In the first two parts of Advertising Seedstock 101, we sat down with Eric Grant, president and general manager of Angus Productions Inc. to learn about the importance of having a professional website and knowing your customers. In part three, we’ll lay out why it is essential to make a plan – and then stick to it.
Just like a reputable seedstock operation is not built overnight, it takes time to put together an effective marketing plan.
Producers first need to set a budget for paid advertising, along with extra costs for development of the ads, like graphic design, video work or audio clips. Once the budget is made, stick to it.
“The problem for most seedstock producers is they only think about selling something when it is imminent — like 45 days from a production sale. Instead of having a steady plan, a lot of money tends to get thrown at last-minute panic buying,” Grant says. “Make a plan, follow the budget, and you’ll be able to focus your attention on other issues as sale day approaches.”
Whether or not you have customer survey data to help determine where to make advertising investments, don’t put all your eggs in one basket. Online campaigns such as newsletters or banner ads with publications are going to hit different demographics than print ads in regional and national agricultural publications. Same with radio.
“Radio advertising can be really effective, depending on what region of the country you are in,” Grant says. “The Corn Belt and High Plains regions tend to perform better than mountain areas.”
Advertising also needs to be looked at as a long-term, continuous plan. Consistency in colors and messages needs to be kept to create familiarity. Operations need to find a color palette that suits their business and incorporate it into all aspects of their image, Grant says, adding that a simple and clean logo is equally essential. Part of a long-term plan also means keeping a presence with customers even when there isn’t anything to sell.

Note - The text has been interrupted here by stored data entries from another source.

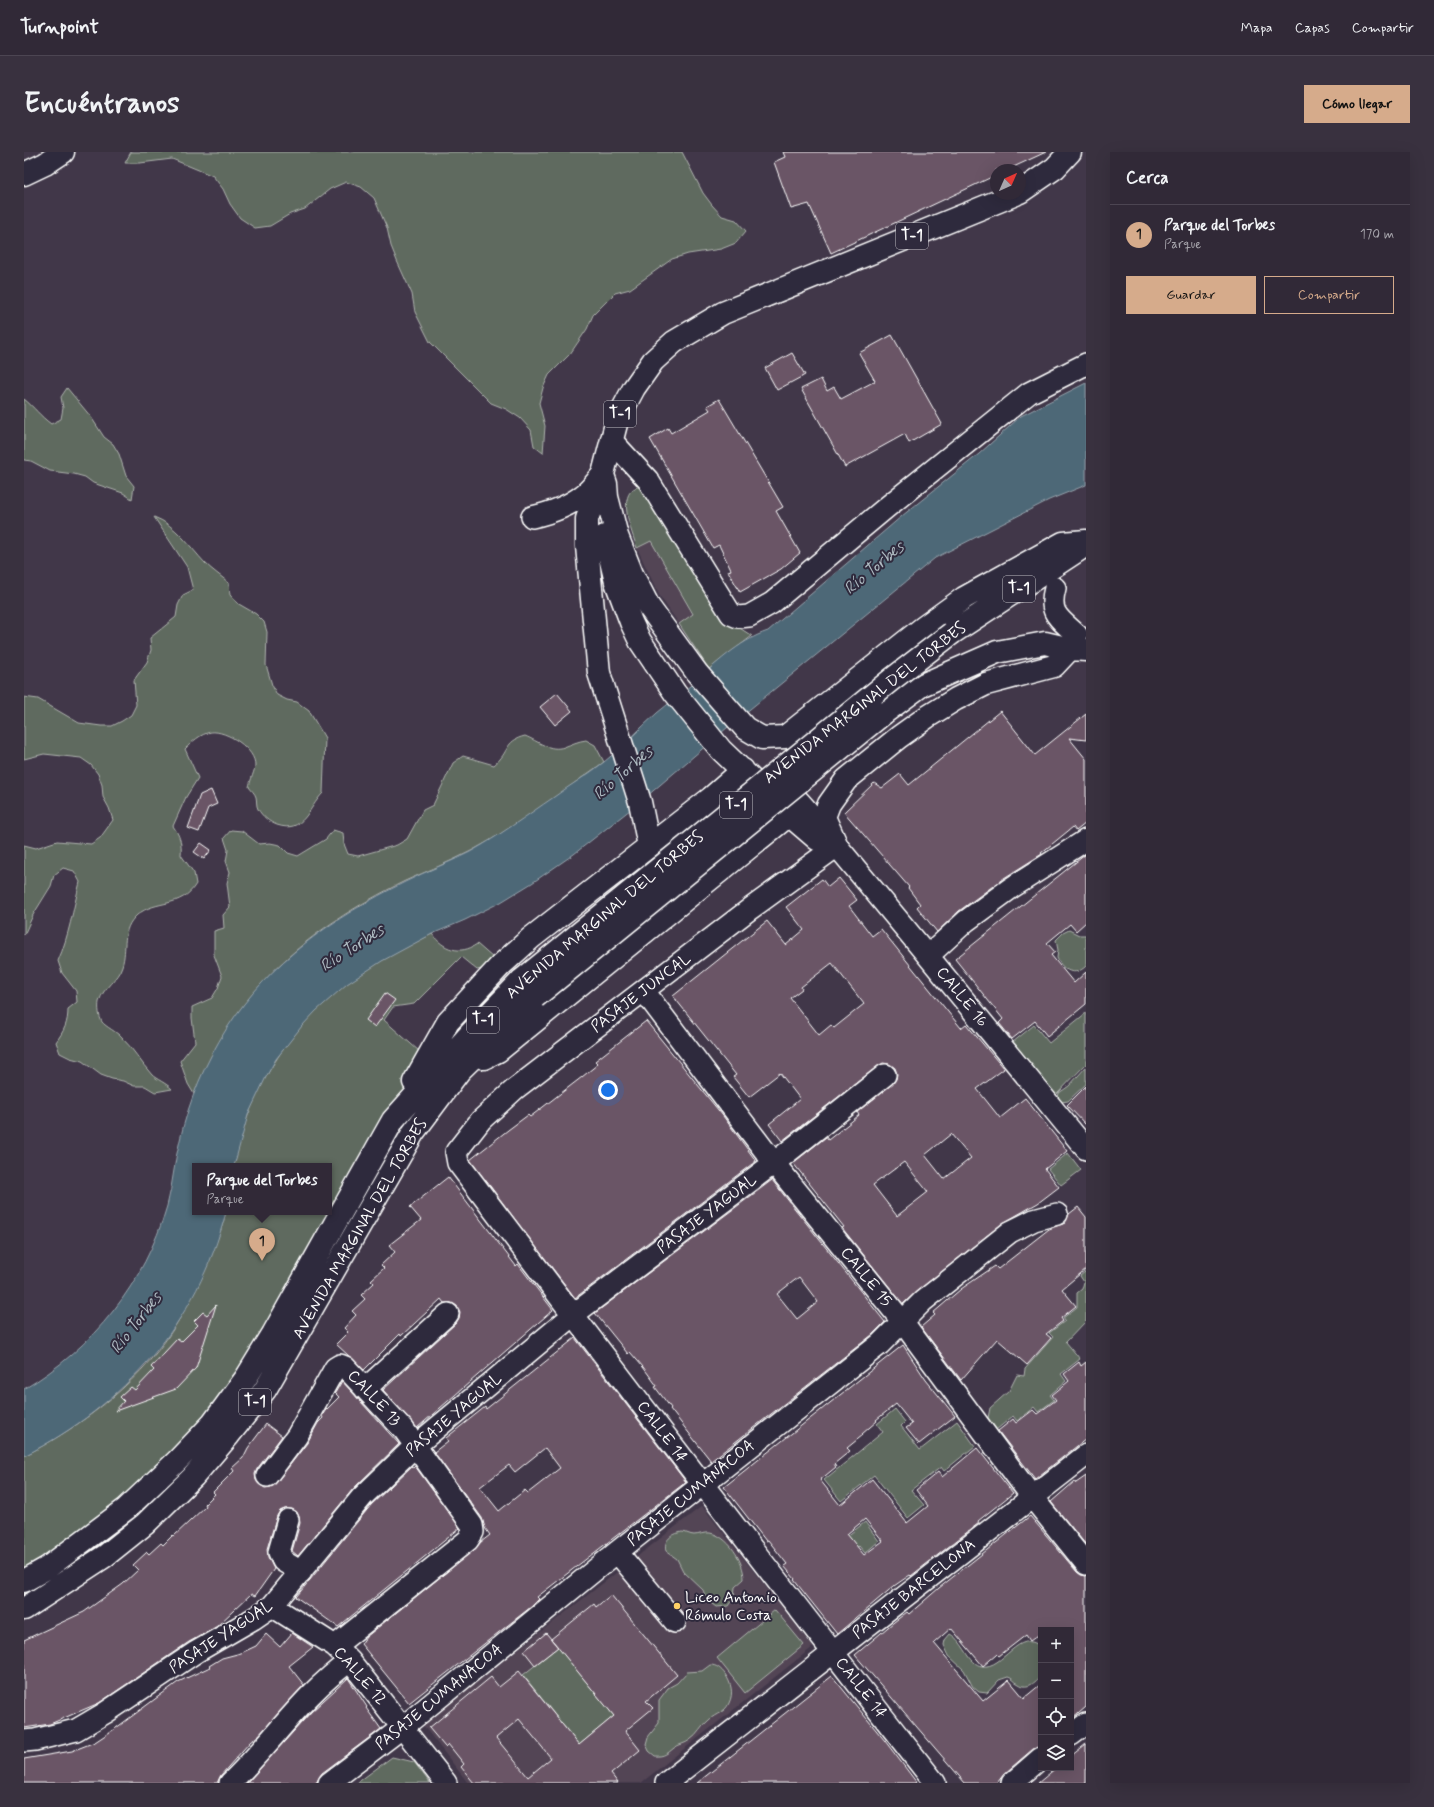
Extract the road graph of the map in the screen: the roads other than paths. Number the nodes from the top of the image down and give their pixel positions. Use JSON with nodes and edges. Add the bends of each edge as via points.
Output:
{"nodes":[{"id":1,"x":63,"y":152,"type":"edge"},
{"id":2,"x":1070,"y":152,"type":"edge"},
{"id":3,"x":24,"y":174,"type":"edge"},
{"id":4,"x":1026,"y":188,"type":"edge"},
{"id":5,"x":1001,"y":200,"type":"edge"},
{"id":6,"x":1086,"y":364,"type":"edge"},
{"id":7,"x":612,"y":441,"type":"junction"},
{"id":8,"x":603,"y":474,"type":"junction"},
{"id":9,"x":532,"y":517,"type":"dead end"},
{"id":10,"x":1086,"y":541,"type":"edge"},
{"id":11,"x":1086,"y":545,"type":"edge"},
{"id":12,"x":1055,"y":588,"type":"dead end"},
{"id":13,"x":1080,"y":638,"type":"edge"},
{"id":14,"x":799,"y":727,"type":"junction"},
{"id":15,"x":743,"y":770,"type":"junction"},
{"id":16,"x":846,"y":780,"type":"junction"},
{"id":17,"x":789,"y":815,"type":"junction"},
{"id":18,"x":1086,"y":840,"type":"edge"},
{"id":19,"x":649,"y":846,"type":"junction"},
{"id":20,"x":837,"y":846,"type":"junction"},
{"id":21,"x":928,"y":956,"type":"junction"},
{"id":22,"x":644,"y":991,"type":"junction"},
{"id":23,"x":460,"y":1070,"type":"junction"},
{"id":24,"x":885,"y":1075,"type":"dead end"},
{"id":25,"x":393,"y":1120,"type":"junction"},
{"id":26,"x":1086,"y":1149,"type":"edge"},
{"id":27,"x":456,"y":1152,"type":"joint"},
{"id":28,"x":774,"y":1163,"type":"junction"},
{"id":29,"x":1057,"y":1214,"type":"dead end"},
{"id":30,"x":448,"y":1314,"type":"dead end"},
{"id":31,"x":573,"y":1315,"type":"junction"},
{"id":32,"x":902,"y":1321,"type":"junction"},
{"id":33,"x":365,"y":1389,"type":"junction"},
{"id":34,"x":415,"y":1446,"type":"junction"},
{"id":35,"x":1086,"y":1455,"type":"edge"},
{"id":36,"x":267,"y":1476,"type":"dead end"},
{"id":37,"x":702,"y":1484,"type":"junction"},
{"id":38,"x":1032,"y":1497,"type":"junction"},
{"id":39,"x":288,"y":1520,"type":"dead end"},
{"id":40,"x":617,"y":1552,"type":"junction"},
{"id":41,"x":1086,"y":1564,"type":"edge"},
{"id":42,"x":300,"y":1572,"type":"junction"},
{"id":43,"x":24,"y":1581,"type":"edge"},
{"id":44,"x":272,"y":1606,"type":"junction"},
{"id":45,"x":24,"y":1609,"type":"edge"},
{"id":46,"x":675,"y":1622,"type":"dead end"},
{"id":47,"x":335,"y":1646,"type":"junction"},
{"id":48,"x":833,"y":1653,"type":"junction"},
{"id":49,"x":350,"y":1661,"type":"junction"},
{"id":50,"x":1086,"y":1724,"type":"edge"},
{"id":51,"x":403,"y":1726,"type":"junction"},
{"id":52,"x":1074,"y":1733,"type":"edge"},
{"id":53,"x":24,"y":1741,"type":"edge"},
{"id":54,"x":1038,"y":1761,"type":"edge"},
{"id":55,"x":230,"y":1783,"type":"edge"},
{"id":56,"x":329,"y":1783,"type":"edge"},
{"id":57,"x":446,"y":1783,"type":"edge"},
{"id":58,"x":666,"y":1783,"type":"edge"},
{"id":59,"x":935,"y":1783,"type":"edge"},
{"id":60,"x":1012,"y":1783,"type":"edge"}],
"edges":[{"from":1,"to":3,"type":"highway"},
{"from":2,"to":4,"type":"highway","via":[[1055,168]]},
{"from":5,"to":7,"type":"highway","number":"T-1","via":[[755,300],[700,325],[663,351],[643,374],[616,420]]},
{"from":6,"to":7,"type":"street","via":[[1029,393],[887,507],[794,586],[749,616],[738,617],[731,614],[648,480]]},
{"from":7,"to":8,"type":"highway","number":"T-1"},
{"from":8,"to":9,"type":"street","via":[[590,489],[575,500]]},
{"from":8,"to":14,"type":"highway","via":[[617,536],[640,591],[698,673],[745,728],[754,734],[762,738],[785,738]]},
{"from":8,"to":15,"type":"highway","via":[[600,501],[602,521],[616,582],[640,642],[675,693],[722,750]]},
{"from":8,"to":19,"type":"highway","via":[[587,519],[587,546],[599,673],[640,802]]},
{"from":10,"to":14,"type":"highway","via":[[1063,543],[964,598]]},
{"from":11,"to":25,"type":"highway","name":"AVENIDA MARGINAL DEL TORBES","number":"T-1","bridge":true,"via":[[952,633],[522,980]]},
{"from":12,"to":13,"type":"street","via":[[1052,602],[1054,611]]},
{"from":13,"to":16,"type":"highway","via":[[1054,666],[986,684],[956,699],[899,737]]},
{"from":13,"to":23,"type":"highway","name":"AVENIDA MARGINAL DEL TORBES","number":"T-1","bridge":true,"via":[[997,652],[922,684],[535,997]]},
{"from":14,"to":16,"type":"highway","via":[[802,744],[809,756],[829,774]]},
{"from":15,"to":17,"type":"highway"},
{"from":15,"to":19,"type":"highway"},
{"from":15,"to":20,"type":"highway","via":[[780,785],[797,799]]},
{"from":16,"to":20,"type":"highway","via":[[829,804],[824,817]]},
{"from":17,"to":20,"type":"highway","via":[[817,840]]},
{"from":17,"to":23,"type":"highway","via":[[498,1051]]},
{"from":18,"to":21,"type":"street","via":[[1011,888],[966,921]]},
{"from":19,"to":25,"type":"highway","via":[[531,938],[468,1000],[448,1022]]},
{"from":20,"to":21,"type":"street","name":"CALLE 16"},
{"from":20,"to":22,"type":"street","name":"PASAJE JUNCAL"},
{"from":21,"to":26,"type":"street","name":"CALLE 16"},
{"from":22,"to":27,"type":"street","name":"PASAJE JUNCAL","via":[[515,1089],[481,1120]]},
{"from":22,"to":28,"type":"street","name":"CALLE 15"},
{"from":23,"to":45,"type":"highway","name":"AVENIDA MARGINAL DEL TORBES","number":"T-1","via":[[413,1133],[264,1390],[229,1435],[193,1477],[145,1524],[105,1556]]},
{"from":24,"to":28,"type":"street","name":"PASAJE YAGUAL"},
{"from":25,"to":43,"type":"highway","name":"AVENIDA MARGINAL DEL TORBES","number":"T-1","via":[[273,1334],[246,1378],[213,1423],[126,1509],[47,1568]]},
{"from":27,"to":31,"type":"street","name":"CALLE 14","via":[[458,1163]]},
{"from":28,"to":31,"type":"street","name":"PASAJE YAGUAL"},
{"from":28,"to":32,"type":"street","name":"CALLE 15"},
{"from":29,"to":32,"type":"street","name":"PASAJE CUMANACOA","via":[[1034,1220],[1010,1232],[928,1296]]},
{"from":30,"to":33,"type":"street"},
{"from":31,"to":34,"type":"street","name":"PASAJE YAGUAL"},
{"from":31,"to":37,"type":"street","name":"CALLE 14"},
{"from":32,"to":37,"type":"street","name":"PASAJE CUMANACOA","via":[[880,1344]]},
{"from":32,"to":38,"type":"street","name":"CALLE 15"},
{"from":33,"to":34,"type":"street","name":"CALLE 13","via":[[404,1430]]},
{"from":33,"to":36,"type":"street","name":"CALLE 13","via":[[345,1367],[335,1368],[297,1436]]},
{"from":34,"to":42,"type":"street","name":"PASAJE YAGUAL","via":[[362,1497]]},
{"from":34,"to":47,"type":"street","name":"CALLE 13","via":[[472,1525],[473,1532],[468,1540]]},
{"from":35,"to":38,"type":"street","name":"PASAJE BARCELONA"},
{"from":37,"to":40,"type":"street","name":"PASAJE CUMANACOA"},
{"from":37,"to":48,"type":"street","name":"CALLE 14"},
{"from":38,"to":41,"type":"street","name":"CALLE 15"},
{"from":38,"to":48,"type":"street","name":"PASAJE BARCELONA"},
{"from":39,"to":42,"type":"street","via":[[279,1552],[283,1561]]},
{"from":40,"to":46,"type":"street"},
{"from":40,"to":51,"type":"street","name":"PASAJE CUMANACOA"},
{"from":42,"to":44,"type":"street","name":"PASAJE YAGUAL"},
{"from":44,"to":47,"type":"street","name":"CALLE 12"},
{"from":44,"to":53,"type":"street","name":"PASAJE YAGUAL","via":[[76,1730]]},
{"from":47,"to":49,"type":"street","name":"CALLE 12"},
{"from":48,"to":58,"type":"street","name":"PASAJE BARCELONA"},
{"from":48,"to":59,"type":"street","name":"CALLE 14"},
{"from":49,"to":51,"type":"street","name":"CALLE 12"},
{"from":49,"to":55,"type":"street","via":[[318,1686],[252,1762]]},
{"from":50,"to":52,"type":"street"},
{"from":51,"to":56,"type":"street","name":"PASAJE CUMANACOA"},
{"from":51,"to":57,"type":"street","name":"CALLE 12"},
{"from":54,"to":60,"type":"street"}]}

“One of the effective ways people should think about advertising is to connect with customers when they don’t need to buy anything from you. This makes it more about the customers’ experience and staying in the forefront of their minds,” Grant says. “Summer magazines tend to be fairly small for publications, but that is a great time to run something so customers know they are still out there and alive.”
As the sale approaches, it’s go time.
“Start pushing your offering pretty hard about 90 days in advance of sale day,” he says. “This is early enough to start catching people’s attention without them forgetting about you by the time sale day arrives.”